The Islamic takeover of Ontario's public schools
The education system normalizes Islamic exceptionalism and antisemitism
During Israeli Apartheid Week in 2008, the University of Toronto hosted a conference of a newly formed group called High Schools Against Israel Apartheid. Ominously, the conference room was closed to all adults — teachers, parents and media — so we don’t know the particulars of the closed session led by extreme anti-Zionist activists.
Since then, not only high schools, but all Ontario schools have become fertile terrain, not only for the continuing promotion of anti-Zionism and pro-Palestinian “resistance” to Zionism’s alleged evils, but for the normalization of Islamic exceptionalism, enacted in deferential gestures that are not accorded other identity groups.

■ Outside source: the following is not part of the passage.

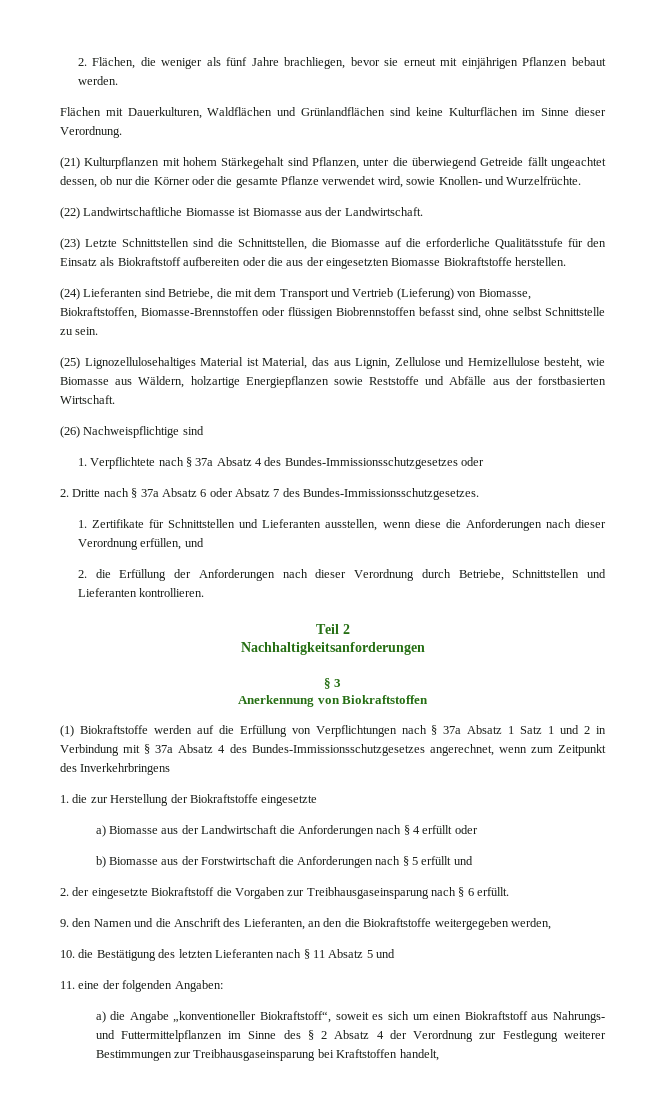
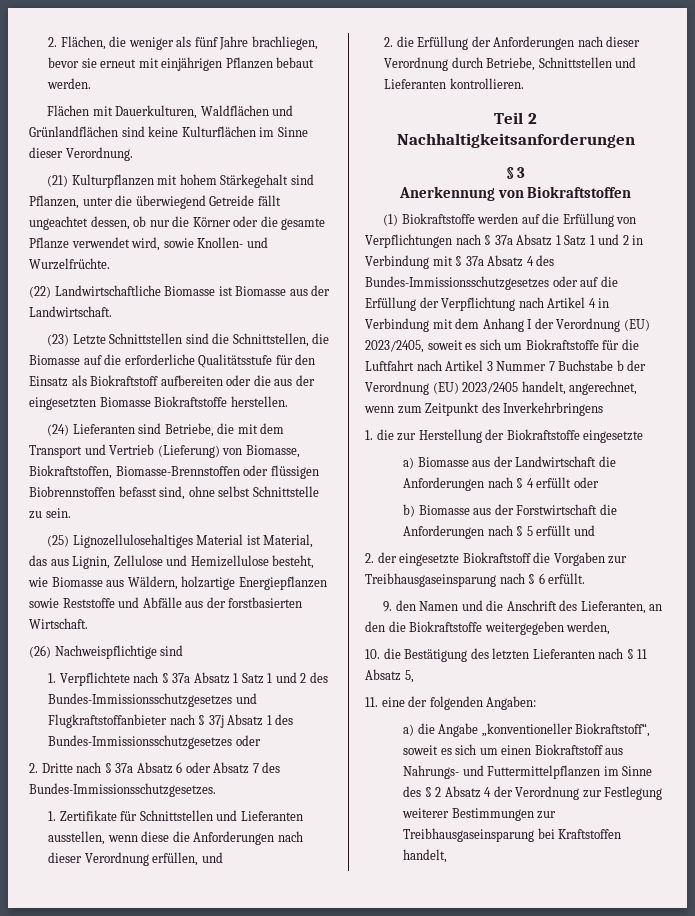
[255,458,263,466] 4 -> [233,672,328,684] [47,693,257,707] [47,714,272,728] 1 Satz 1 und 2 des Bundes-Immissionsschutzgesetzes und Flugkraftstoffanbieter nach § 37j Absatz 1
(425, 750) none -> [552,276,618,287] [365,297,610,311] [365,318,650,332] [365,339,639,353] [365,360,647,371] [365,381,566,395] oder auf die Erfüllung der Verpflichtung nach Artikel 4 in Verbindung mit dem Anhang I der Verordnung (EU) 2023/2405, soweit es sich um Biokraftstoffe für die Luftfahrt nach Artikel 3 Nummer 7 Buchstabe b der Verordnung (EU) 2023/2405 handelt,
[366,949,396,958] 5 und -> [404,670,414,683] 5,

On Oct. 7, for example, in spite of former education Minister Jill Dunlop’s warning to school boards to keep geopolitics and bias out of the classroom in anticipation of this sorrowful anniversary for Jewish students, Earl Haig Secondary School in Toronto played the national anthem in Arabic.
The principal failed to persuade critics that there was no “ill intent” behind the incident, explaining it as a way to celebrate Canadian Islamic History Month. But if true, that makes the gaffe worse.
An objective principal would have marked Oct. 7 on the calendar as a “teaching moment” to illuminate the tragic consequences of ethnic hatred. This principal’s mind was apparently in “Oct. 8 mode,” so to speak, full of Gazan suffering, with no bandwidth available for acknowledging Jewish trauma.
A year prior, the York Region District School Board organized a field trip to a mosque, in celebration of Islamic Heritage Month. It turned out the permission forms sent to parents failed to mentioned that there was a five-minute “recitation from the Holy Book of Islam, the Holy Qur’an” on the agenda.
Once this became public knowledge, the activity was removed. In a statement, the Jewish Educators and Family Association (JEFA) said “many parents” were disappointed with the York board, especially “in light of the recent Grassy Narrows trip,” when a Toronto field trip was billed as a day of education about Indigenous hardships, but turned out to be a pro-Hamas protest.
Critics of the above examples of Islamo-exceptionalism had the advantage of access to reporting on these events. For other examples, we need to dig deeper.
Parents rarely scrutinize the resource materials their children bring home. They should. Textbooks are long gone. So is the necessity for approval by the Ministry of Education. Teachers have near-absolute discretion in assigning videos, third-party promotional materials and the like. Some of it qualifies as intifada-supporting antisemitism.
A case in point: JEFA has been sounding the alarm about the native-land.ca website. Widely distributed in Ontario schools, its interactive maps purport to identify Indigenous territories around the world. I searched it for “Jerusalem, Israel.” What came up was “Palestine” in English and Arabic (coloured green from the river to the sea, exactly as imagined in the eradicationist fever dreams of the keffiyeh crowd).
This “resource” is not only used in Ontario. The National Education Association — America’s mammoth teachers’ union — sent an email to its over three-million members promoting the site. JEFA’s exposure of this institutional travesty prompted Historica Canada and Smithsonian Magazine to end their partnerships with the site.
In an interview, JEFA founder and director Tamara Gottlieb told me that the myth of Palestinian indigeneity in Israel is part of Ontario’s “rooted curriculum,” taught from Grade 3 onward.
She describes native-lands.ca as “prototypical of the whack-a-mole that parents find themselves in today” with regard to their children’s resource materials. (It was even being used in her daughter’s upscale Toronto private school until she intervened.) Without strictures requiring the use of ministry-approved materials, she says that websites like this will continue to circulate unchecked.
Jews are the most targeted minority, Gottlieb says, but the K-12 Ontario educational system also encourages contempt for Christians, other white Canadians and anyone else who resists the reflexive acclamation of Indigenous and Islamic exceptionalism in the name of “decolonization.”
As indoctrination ratchets ever upward, actual learning is in decline. Ontario Premier Doug Ford and Education Minister Paul Calandra routinely say that they’re appalled by the systemic politicization of the school system and its dire effects, but their only active response has been to fill potholes on a sinking highway.
And so, because the Ontario government cannot summon the will to intervene in order to end the abuse of children under its protection, over two-million schoolchildren, including Ontario’s next generation of teachers, remain exposed to intellectual bullying and its concomitant risk of permanently impaired critical judgment.